Thursday, 27 August 2015

How many fish do I need to graduate?

Give a man a fish, and you feed him for a day; show him how to catch fish, and you feed him for a lifetime.

This axiom is reflected by a number of cultures - look no further than this source to see the competing claims but I want to use the fish analogy to help differentiate between teaching philosophies in the area of Business teaching. 

Business and Management (especially Accounting and Finance) courses, diplomas, programmes and workshops are a mass market product. They are:

 - Easy and cheap to deliver (nothing more than an iPad or laptop as equipment)
 - Accessible at all levels of academic achievement and,
 - Valued highly by students as part of their future aspirations.

Often, in my experience, programmes of study have, as an ultimate goal, the achievement of a certificate or diploma that qualifies the student for the next diploma or degree or even to enter a profession.  Even those that purport to develop learning still conform to the norm of content shovelling, memory tests, modular design that makes a mockery of progression in studies.

So how should a degree course be designed IF we had a blank canvas?

NOT, in my opinion, as a progression of fish provision but as a voyage of discovery from tributary to river, to the open sea and out onto the ocean as actual experience is used as the learning mechanism, familiarity with increasingly complex issues and tools is developed and true learning is achieved.

So put your own programme up to the light and reflect whether it is a voyage of discovery or a bucket of halibut.

Thursday, 20 August 2015

KIS my ..............

Amongst other League tables, "helpful data", information, rumour, branding and hype that bombard the prospective HE student in the UK comes the Key Information Set - KIS for short.  The KIS for a degree programme contains useful information on costs, "satisfaction" as measured by the National Student Survey, Graduate destinations (employment %), entry qualifications and, oh, what's that lurking near the bottom of the page? -STUDY INFORMATION.
In KIS terms the study information comes from the accounting perspective of valuing what we can measure rather than measuring what we value (and acknowledging that, sometimes, there are features and aspects of experiences that cannot be measured).  So, what do we have?

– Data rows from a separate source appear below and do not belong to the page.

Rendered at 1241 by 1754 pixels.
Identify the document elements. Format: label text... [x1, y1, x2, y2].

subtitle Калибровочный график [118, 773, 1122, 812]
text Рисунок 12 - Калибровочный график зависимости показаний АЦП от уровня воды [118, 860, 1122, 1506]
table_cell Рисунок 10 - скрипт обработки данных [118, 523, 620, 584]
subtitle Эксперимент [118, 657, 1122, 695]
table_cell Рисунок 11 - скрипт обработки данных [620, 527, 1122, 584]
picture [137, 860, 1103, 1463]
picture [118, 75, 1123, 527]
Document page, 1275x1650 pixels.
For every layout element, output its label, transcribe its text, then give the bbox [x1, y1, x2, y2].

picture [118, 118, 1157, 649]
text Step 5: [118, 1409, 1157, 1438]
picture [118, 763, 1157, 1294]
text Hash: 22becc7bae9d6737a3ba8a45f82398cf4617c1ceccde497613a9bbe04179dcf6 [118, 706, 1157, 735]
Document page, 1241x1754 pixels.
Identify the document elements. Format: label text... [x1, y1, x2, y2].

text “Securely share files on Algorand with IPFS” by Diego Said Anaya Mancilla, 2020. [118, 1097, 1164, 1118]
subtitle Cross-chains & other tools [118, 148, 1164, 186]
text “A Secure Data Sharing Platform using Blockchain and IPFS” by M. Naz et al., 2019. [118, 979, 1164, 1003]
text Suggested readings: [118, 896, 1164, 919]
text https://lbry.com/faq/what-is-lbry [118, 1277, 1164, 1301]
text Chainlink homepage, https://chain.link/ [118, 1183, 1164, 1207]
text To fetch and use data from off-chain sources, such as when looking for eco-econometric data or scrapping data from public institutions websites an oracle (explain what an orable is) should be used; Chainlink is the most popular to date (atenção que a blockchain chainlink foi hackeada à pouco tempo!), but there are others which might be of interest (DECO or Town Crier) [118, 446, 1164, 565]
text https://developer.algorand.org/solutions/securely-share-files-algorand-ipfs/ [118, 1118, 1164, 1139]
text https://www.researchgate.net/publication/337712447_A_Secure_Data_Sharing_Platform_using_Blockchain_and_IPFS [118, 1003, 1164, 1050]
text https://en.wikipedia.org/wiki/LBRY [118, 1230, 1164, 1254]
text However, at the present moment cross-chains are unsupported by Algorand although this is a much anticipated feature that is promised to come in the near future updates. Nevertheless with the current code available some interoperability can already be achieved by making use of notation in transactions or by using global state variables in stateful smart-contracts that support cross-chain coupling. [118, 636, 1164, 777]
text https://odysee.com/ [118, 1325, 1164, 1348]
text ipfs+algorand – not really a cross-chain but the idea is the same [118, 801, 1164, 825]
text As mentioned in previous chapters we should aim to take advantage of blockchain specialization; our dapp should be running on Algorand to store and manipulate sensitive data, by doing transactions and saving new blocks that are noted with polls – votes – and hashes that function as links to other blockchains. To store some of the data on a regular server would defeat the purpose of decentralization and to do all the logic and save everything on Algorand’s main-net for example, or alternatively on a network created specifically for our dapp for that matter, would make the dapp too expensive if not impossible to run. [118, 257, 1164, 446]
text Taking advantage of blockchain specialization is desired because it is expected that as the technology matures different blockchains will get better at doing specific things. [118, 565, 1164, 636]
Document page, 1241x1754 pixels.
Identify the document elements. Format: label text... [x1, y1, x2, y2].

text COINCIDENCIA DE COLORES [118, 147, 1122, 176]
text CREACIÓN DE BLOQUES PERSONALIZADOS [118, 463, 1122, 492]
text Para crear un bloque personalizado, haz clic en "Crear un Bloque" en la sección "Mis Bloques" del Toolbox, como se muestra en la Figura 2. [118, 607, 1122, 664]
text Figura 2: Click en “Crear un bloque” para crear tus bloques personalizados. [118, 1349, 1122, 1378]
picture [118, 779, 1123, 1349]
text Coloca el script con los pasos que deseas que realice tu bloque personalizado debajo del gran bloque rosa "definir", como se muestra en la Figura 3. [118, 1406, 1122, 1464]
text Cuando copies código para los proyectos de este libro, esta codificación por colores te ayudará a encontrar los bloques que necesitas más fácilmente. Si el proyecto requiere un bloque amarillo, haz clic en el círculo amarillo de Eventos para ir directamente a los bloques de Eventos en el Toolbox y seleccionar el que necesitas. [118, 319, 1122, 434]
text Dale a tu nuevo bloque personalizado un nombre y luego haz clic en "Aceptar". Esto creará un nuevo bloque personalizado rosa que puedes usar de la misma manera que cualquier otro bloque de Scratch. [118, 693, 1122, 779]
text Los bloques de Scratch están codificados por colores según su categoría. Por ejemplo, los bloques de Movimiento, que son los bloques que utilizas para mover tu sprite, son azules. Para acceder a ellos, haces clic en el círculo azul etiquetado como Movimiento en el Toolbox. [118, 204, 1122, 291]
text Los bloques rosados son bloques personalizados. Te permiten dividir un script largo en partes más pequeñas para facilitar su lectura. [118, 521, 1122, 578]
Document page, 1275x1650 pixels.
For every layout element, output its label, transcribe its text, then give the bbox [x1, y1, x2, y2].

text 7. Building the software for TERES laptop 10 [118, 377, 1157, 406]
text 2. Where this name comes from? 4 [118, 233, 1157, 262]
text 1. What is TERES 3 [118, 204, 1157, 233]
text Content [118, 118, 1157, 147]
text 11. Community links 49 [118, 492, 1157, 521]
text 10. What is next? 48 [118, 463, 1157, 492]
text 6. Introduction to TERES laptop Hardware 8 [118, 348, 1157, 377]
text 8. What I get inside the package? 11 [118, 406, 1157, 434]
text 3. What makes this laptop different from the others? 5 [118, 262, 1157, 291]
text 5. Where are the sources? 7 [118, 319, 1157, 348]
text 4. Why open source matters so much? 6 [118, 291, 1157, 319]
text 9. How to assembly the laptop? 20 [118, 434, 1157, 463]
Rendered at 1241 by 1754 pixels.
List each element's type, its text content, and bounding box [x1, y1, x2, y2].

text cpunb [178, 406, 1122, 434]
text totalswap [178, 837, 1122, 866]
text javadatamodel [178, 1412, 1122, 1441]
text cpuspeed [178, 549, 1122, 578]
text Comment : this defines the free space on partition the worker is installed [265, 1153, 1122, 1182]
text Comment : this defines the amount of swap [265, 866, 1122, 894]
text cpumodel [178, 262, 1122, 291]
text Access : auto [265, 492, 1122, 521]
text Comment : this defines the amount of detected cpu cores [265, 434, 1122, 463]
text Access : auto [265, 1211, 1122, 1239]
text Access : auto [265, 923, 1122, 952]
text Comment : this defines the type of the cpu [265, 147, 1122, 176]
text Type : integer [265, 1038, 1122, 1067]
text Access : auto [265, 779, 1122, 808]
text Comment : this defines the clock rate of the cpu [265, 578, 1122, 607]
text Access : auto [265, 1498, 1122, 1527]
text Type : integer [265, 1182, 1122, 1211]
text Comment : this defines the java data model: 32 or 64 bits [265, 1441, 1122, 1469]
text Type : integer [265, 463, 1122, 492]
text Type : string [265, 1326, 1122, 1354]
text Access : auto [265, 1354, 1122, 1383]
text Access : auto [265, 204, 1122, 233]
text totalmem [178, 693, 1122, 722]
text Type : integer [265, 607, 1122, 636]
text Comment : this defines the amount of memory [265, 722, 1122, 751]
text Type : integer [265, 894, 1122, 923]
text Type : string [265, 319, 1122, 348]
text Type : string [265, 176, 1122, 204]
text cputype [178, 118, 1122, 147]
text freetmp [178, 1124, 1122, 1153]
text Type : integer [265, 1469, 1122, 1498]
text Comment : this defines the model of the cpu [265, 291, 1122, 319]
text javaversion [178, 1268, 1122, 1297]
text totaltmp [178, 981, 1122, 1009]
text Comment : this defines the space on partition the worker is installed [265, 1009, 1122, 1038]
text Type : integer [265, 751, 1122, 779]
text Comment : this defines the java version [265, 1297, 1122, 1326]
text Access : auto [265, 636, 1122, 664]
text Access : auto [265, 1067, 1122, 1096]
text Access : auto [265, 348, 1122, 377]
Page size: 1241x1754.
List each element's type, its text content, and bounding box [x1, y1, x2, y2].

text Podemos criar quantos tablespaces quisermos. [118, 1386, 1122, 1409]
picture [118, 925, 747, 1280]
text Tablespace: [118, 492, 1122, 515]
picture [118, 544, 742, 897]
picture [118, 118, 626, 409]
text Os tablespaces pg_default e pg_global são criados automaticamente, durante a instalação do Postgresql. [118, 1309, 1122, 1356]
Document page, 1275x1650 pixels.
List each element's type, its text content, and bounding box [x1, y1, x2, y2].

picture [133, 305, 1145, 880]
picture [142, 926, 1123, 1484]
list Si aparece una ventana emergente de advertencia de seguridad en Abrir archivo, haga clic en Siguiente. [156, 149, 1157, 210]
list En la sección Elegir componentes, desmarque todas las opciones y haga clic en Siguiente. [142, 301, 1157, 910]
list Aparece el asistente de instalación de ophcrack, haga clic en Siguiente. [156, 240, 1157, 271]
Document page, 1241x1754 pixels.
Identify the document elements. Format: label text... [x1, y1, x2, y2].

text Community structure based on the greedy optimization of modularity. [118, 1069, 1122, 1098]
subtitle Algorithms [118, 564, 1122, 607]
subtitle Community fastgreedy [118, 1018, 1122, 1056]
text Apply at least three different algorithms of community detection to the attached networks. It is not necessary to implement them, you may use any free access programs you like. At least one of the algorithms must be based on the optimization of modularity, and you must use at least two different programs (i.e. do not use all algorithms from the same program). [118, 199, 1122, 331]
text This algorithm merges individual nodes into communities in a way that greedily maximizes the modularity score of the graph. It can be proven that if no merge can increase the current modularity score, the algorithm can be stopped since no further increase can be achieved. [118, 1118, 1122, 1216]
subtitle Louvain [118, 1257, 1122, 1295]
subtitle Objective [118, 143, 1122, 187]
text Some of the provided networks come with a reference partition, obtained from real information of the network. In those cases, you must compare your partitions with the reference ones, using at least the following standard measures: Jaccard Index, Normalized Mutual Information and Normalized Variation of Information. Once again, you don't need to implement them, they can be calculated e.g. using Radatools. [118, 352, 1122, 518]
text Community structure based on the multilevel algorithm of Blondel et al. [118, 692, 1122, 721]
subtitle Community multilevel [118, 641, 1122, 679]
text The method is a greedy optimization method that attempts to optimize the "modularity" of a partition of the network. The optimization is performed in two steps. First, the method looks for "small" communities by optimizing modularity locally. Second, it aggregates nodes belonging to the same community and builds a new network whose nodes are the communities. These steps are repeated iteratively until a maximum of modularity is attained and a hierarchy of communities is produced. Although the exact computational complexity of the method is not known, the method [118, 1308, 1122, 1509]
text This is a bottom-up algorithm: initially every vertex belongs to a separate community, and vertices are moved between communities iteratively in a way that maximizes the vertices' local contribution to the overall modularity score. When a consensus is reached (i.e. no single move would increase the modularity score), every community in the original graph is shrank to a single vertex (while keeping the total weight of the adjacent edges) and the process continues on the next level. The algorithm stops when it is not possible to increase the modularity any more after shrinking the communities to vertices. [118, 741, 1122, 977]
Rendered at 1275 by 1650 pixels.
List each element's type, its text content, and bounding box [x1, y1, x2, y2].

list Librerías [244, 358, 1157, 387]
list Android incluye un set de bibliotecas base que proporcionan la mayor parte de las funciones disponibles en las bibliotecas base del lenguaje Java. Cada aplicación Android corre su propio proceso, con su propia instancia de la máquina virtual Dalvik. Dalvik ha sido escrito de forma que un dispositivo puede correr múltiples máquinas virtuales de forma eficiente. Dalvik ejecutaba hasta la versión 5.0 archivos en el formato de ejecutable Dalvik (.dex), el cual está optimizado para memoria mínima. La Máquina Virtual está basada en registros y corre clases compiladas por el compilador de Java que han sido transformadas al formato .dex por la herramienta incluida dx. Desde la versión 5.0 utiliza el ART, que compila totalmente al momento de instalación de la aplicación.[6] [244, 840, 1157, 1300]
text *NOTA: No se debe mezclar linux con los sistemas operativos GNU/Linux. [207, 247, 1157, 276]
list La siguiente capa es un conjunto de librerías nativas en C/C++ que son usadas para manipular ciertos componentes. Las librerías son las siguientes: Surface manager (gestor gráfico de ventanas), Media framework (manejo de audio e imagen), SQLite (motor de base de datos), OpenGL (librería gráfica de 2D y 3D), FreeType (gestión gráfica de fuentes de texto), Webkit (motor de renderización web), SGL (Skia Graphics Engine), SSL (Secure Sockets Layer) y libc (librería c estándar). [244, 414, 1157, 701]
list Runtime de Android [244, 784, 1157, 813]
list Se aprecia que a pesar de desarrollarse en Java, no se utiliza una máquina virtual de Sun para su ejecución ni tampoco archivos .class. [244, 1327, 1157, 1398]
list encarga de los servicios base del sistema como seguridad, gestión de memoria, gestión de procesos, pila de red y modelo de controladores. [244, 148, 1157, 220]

1. % of assessments represented by exams
2. Contact hours

Errr that's it.

What can that possibly tell prospective students about the quality of teaching and learning?  Such a pity that the designers of KIS and those Universities (all of them) that rushed to abide by such stupid rules did not read Chris Rust's excellent "What we know about Assessment" and Graham Gibbs' "Twenty Terrible Reasons for Lecturing".  Both books are entertainingly written, free!!!! as ebooks and research informed (you have to say that to get the attention of research academics).  Gibbs' book may be dated (1981) but still echoes loudly as successive generations, in larger numbers, are subjected to a system that considers that TEACHING (and the more of it shovelled at students the better) = LEARNING.

Tuesday, 11 August 2015

NSS - something for everyone

This week sees the publication of the 2015 National Student Survey (NSS) on the Unistats site.  Higher Education institutions will have been poring over the data for days in order to find something in the survey responses where they have either improved a score, improved a rank position or exceeded the sector average - anything that will persuade this year's crop of A level students (results also out this week) that THEIR institution is the best place to go.......

Of course, the NSS says much about how closely the institutions have met the high expectations of students, even how much the students, in their crucial final year as an undergraduate, feel "satisfied".  It says little, however, about the quality of learning and teaching.

Listen to this excellent talk by Professor Graham Gibbs on Youtube.  The talk is based on his HEA reports on "Dimensions of Quality" - strangely unavailable from the HEA website at the time of blogging - but do keep trying.

Will the much heralded Teaching Excellence Framework learn these lessons?  Quality of Learning has little to do with satisfaction, less to do with Technology but much to do with the engagement of both students and staff.